The US air travel system faces widespread disruptions if automatic government spending cuts go into effect next week, transportation secretary Ray LaHood said on Friday in an effort to pressure congressional lawmakers to delay the cuts.
LaHood painted a dismal picture of delayed and cancelled flights, shuttered control towers and airports, and irate air travelers from coast to coast if across-the-board spending cuts are allowed to take place under the process known as sequestration.
"Flights to major cities like New York, Chicago and San Francisco and others could experience delays of up to 90 minutes during peak hours," he told reporters at the White House. "Delays in these major airports will ripple across the country."
About USD$85 billion in cuts are due to be applied across government programs on March 1 unless lawmakers act. The cuts were designed to be so onerous they would force a compromise over a broader deficit reduction package, but this has proved elusive.
President Obama has urged Congress to postpone the cuts for several months to let the White House and congressional Republicans hammer out a deficit-cutting deal. The president has given a series of speeches, echoed by his staff, stressing the economic damage the cuts would cause.
Republicans, who have argued that government overspending is a leading problem hurting the US economy, have so far rebuffed the president's efforts.
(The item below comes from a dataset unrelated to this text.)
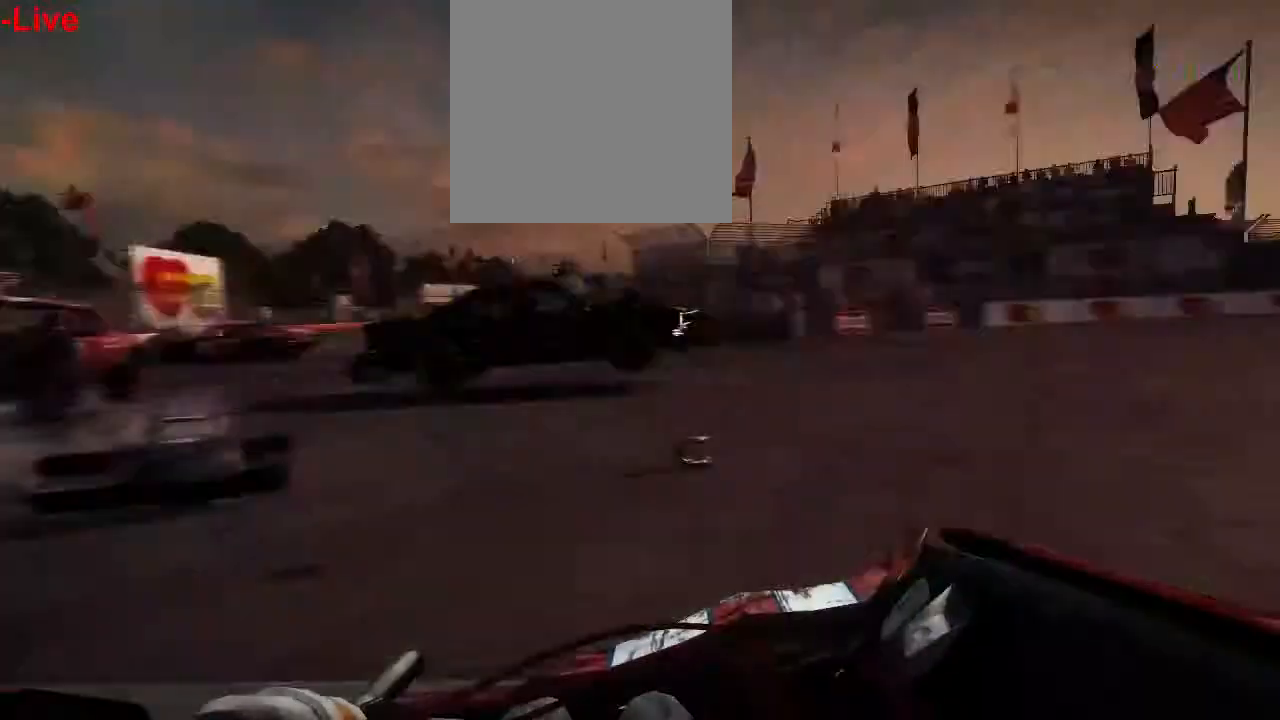
{"dt_ms": 500, "buttons": ["R1"], "left_stick": "center", "events": [[433, "R1", "down"]]}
A number of Republican members of Congress have said that while the cuts may be painful, they could benefit the nation's finances in the long term.
LaHood, a former Republican US congressional representative, acknowledged that the administration hoped his warnings might sway the views of his fellow party members.
"I would describe my presence here with one word: Republican," the former congressman from Peoria, Illinois said. "They're hoping that maybe I can influence some of the people in my own party."
LaHood said sequestration would lead to USD$1 billion in spending cuts at the Transportation Department, of which more than USD$600 million would be to the Federal Aviation Administration, which oversees US air travel.
The "vast majority" of the FAA's approximately 47,000 employees face furloughs of at least a day per pay period until the end of September, he said.
The government would also close more than 100 air-traffic control towers in places with light traffic such as Boca Raton, Florida, Joplin, Missouri, and Hilton Head, South Carolina, LaHood said.